The primary reason anyone will see this film is because of Kate Winslet’s Golden Globe-winning and Bafta-nominated performance as Hana Schmidt. In fairness, it’s a good performance. But it is ‘subtle-good’, as opposed to ‘Heath Ledger’s immortal, you’ll-never-forget-it Joker’ good. As for the Award-attention, it’s not exactly surprising. Since Titanic, Winslet has always been Academy-friendly and now she is playing a controversial, illiterate, often-nude Nazi. If she doesn’t get an Oscar this year, then she never will.

And that would be the greatest irony of her career, especially after Ricky Gervais made her say in Extras (paraphrased): “Holocaust films guarantee you an Oscar.”
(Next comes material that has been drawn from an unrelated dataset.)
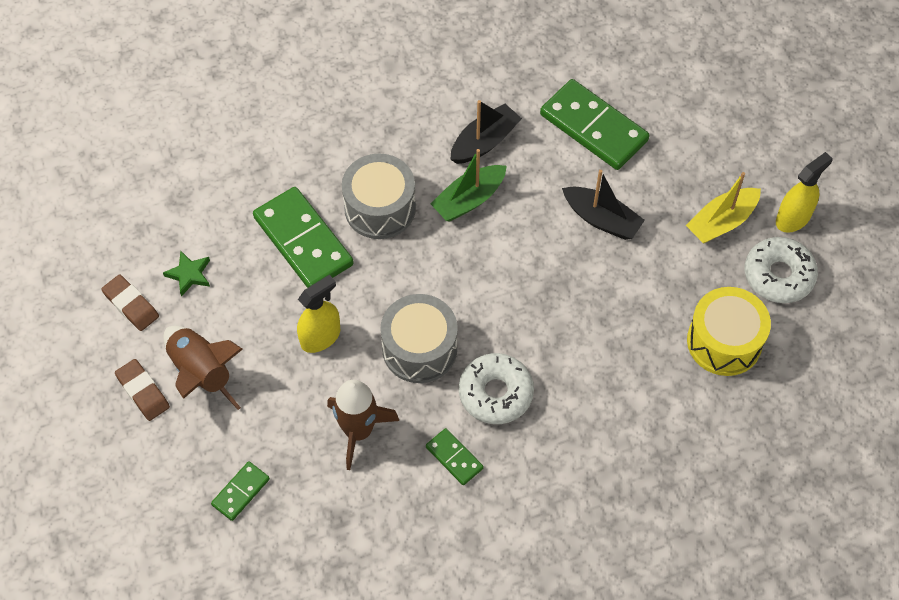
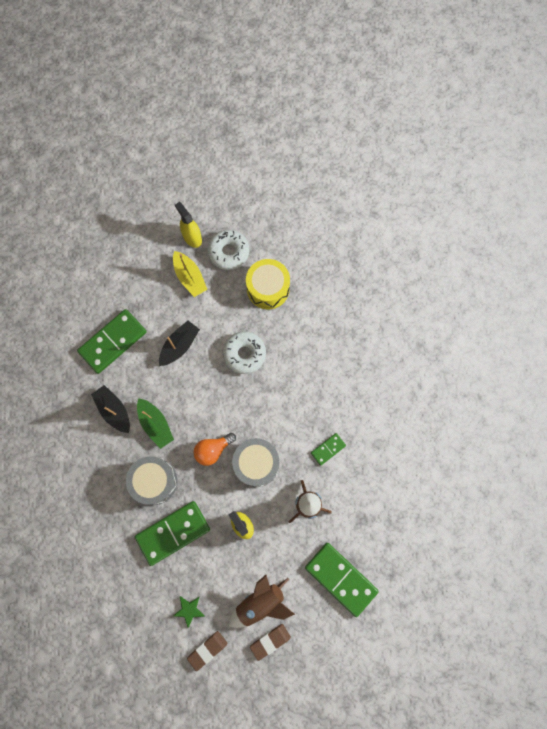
camera: 85 degrees left, 15 degrees up
(241, 492) = (341, 578): green domino -> green domino, size x2.01
(436, 283) = (213, 450): none -> orange light bulb
(495, 393) = (289, 421): white donut -> white donut (244, 354)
Other than Winslet, you are left with a grim, cathartic film (a standard Stephen Daldry picture then) about a law student who has an affair with a tram conductor one summer, only to find out years later at Law School that she became an SS guard at Auschwitz. In short, there is little to make you smile but lots to make you cry. The harrowing scenes of the young Michael Berg (David Kross, who definitely should have been nominated for the Orange Rising Star Award) visiting the real remains of Auschwitz are particularly disturbing. There are also prison scenes, a suicide and – just to make sure you leave feeling glum – a final scene at a graveyard.

Ultimately, like Che, you have to be in the right state of mind to see this film: curiosity more than a desire to be entertained. This is definitely not Saturday night, popcorn-fodder.

I’m glad I saw it – powerful, emotional, thought-provoking, blah, blah, blah – but I won’t be watching it again. Ever.